L'auteur est très populaire sur les campus américains, encore plus que mon écrivain préféré, Roberto Bolaño. Bret Easton Ellis, que je critique souvent sévèrement, disait que David Foster Wallace était à la recherche d'une grandeur qu'il ne pouvait tout simplement pas atteindre. Ce premier roman semble lui donner raison, moi qui n'ai jamais lu ses autres livres, comme je vous le disais plus haut. Je crois que Wallace essaie de compliquer inutilement un sujet (et une intrigue) simple, et cela devient moins intéressant que son idée de départ. Ses longues phrases labyrinthiques ajoutent un élément déstabilisant mais le vocabulaire et le style qui en découle ne fait vibrer aucunement notre sensibilité. Il a tous les défauts d'un premier roman : le désir d'imiter (surtout Pynchon), l'intrigue qui manque de subtilité, il "dit" au lieu de "décrire" et ainsi, les ficelles deviennent envahissantes. Je ne suis pas surpris que ce soit surtout les jeunes universitaires qui aiment Wallace parce que sa prose est à mille lieues des classiques, sans poésie, avec une esthétique contemporaine, ce qui n'est pas une qualité à mes yeux. Cela devient simpliste et non travaillé.

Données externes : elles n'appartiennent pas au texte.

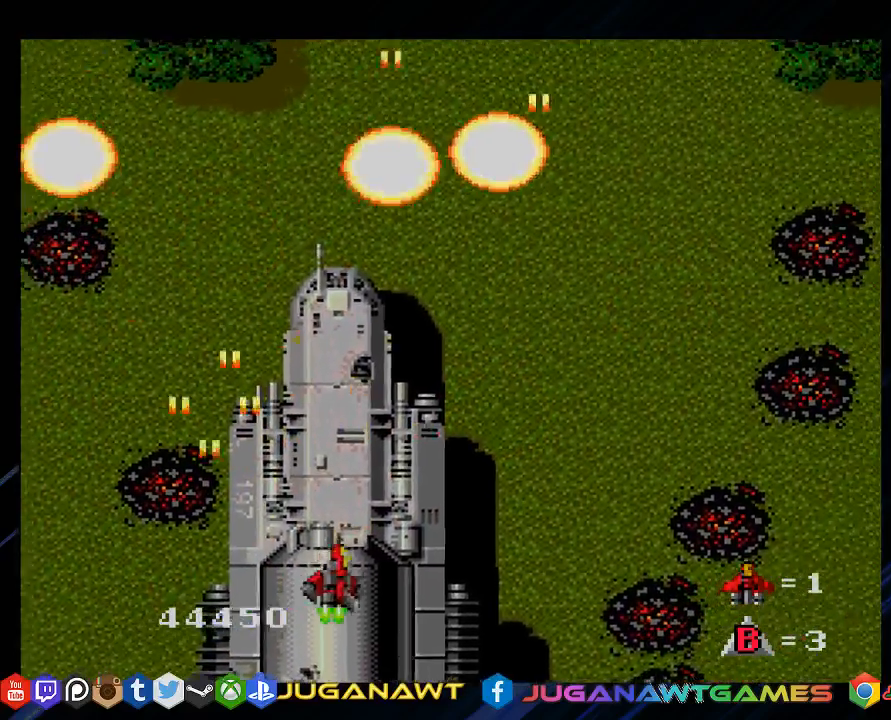
{"buttons": ["SQUARE"], "left_stick": "center", "right_stick": "center", "events": [[33, "DPAD_RIGHT", "up"], [350, "DPAD_DOWN", "down"], [350, "DPAD_LEFT", "down"], [400, "DPAD_LEFT", "up"], [467, "DPAD_DOWN", "up"]]}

Finalement, même si les écrivains préférés de David Foster Wallace sont Don DeLillo et Cormac McCarthy, je le rapproche beaucoup plus de Thomas Pynchon, un autre écrivain qui me donne de la difficulté bien que je reconnaisse son immense talent contrairement à Wallace. Harold Bloom, mon idole, dit que Wallace est incapable de penser et donc, qu'il n'est pas capable d'écrire. Il dit même que Stephen King, qu'il déteste aussi, est un Cervantes si on le compare à Wallace. Un jugement d'une extrême sévérité que je m'attendais à réfuter en lisant Wallace. Malheureusement, "La fonction du balai" prouve plutôt ses dires.

2 commentaires:

  1. J'aime beaucoup David Foster Wallace mais je ne vais pas t'insulter :-) Je n'ai pas lu la fonction du balai : j'ai commencé avec Infinite Jest, un pavé complexe qui permet à DFW d'expérimenter en matière d'écriture. J'ai aussi lu un recueil d'articles (Consider the lobster) qu'il avait écrit pour différents magazines. Ses articles sont beaucoup plus accessibles mais on y retrouve ce qui fait que la patte de Wallace est intéressante : des digressions à n'en plus finir pour élargir le sujet initial, une pensée complexe mais toujours pertinente...
    Ce qui me surprend le plus dans ce que tu écris c'est le vocabulaire pauvre de l'auteur alors qu'il est très riche, voire très littéraire dans ce que j'ai pu lire de lui.
    J'aime bien les ponts que tu fais avec De Lillo que j'aime beaucoup aussi et Pynchon que j'ai lu une fois et peu apprécié. J'ai encore quelques livres de De Lille qui m'attendent à la maison mais ta note me donne envie de me replonger dans les autres écrits de David Foster Wallace et de retenter l'expérience avec Pynchon.

    RépondreEffacer
  2. Salut,

    pour le vocabulaire, c'est peut-être parce qu'il est seulement son premier roman, je crois qu'il était très jeune lorsqu'il a écrit ce roman. Je viens de me commander Le roi pâle et je vais probablement le lire cette année, et pour Infinite Jest j'attends la traduction. Bref, je donne toujours plusieurs chances à un écrivain pour voir si je l'aime ou pas.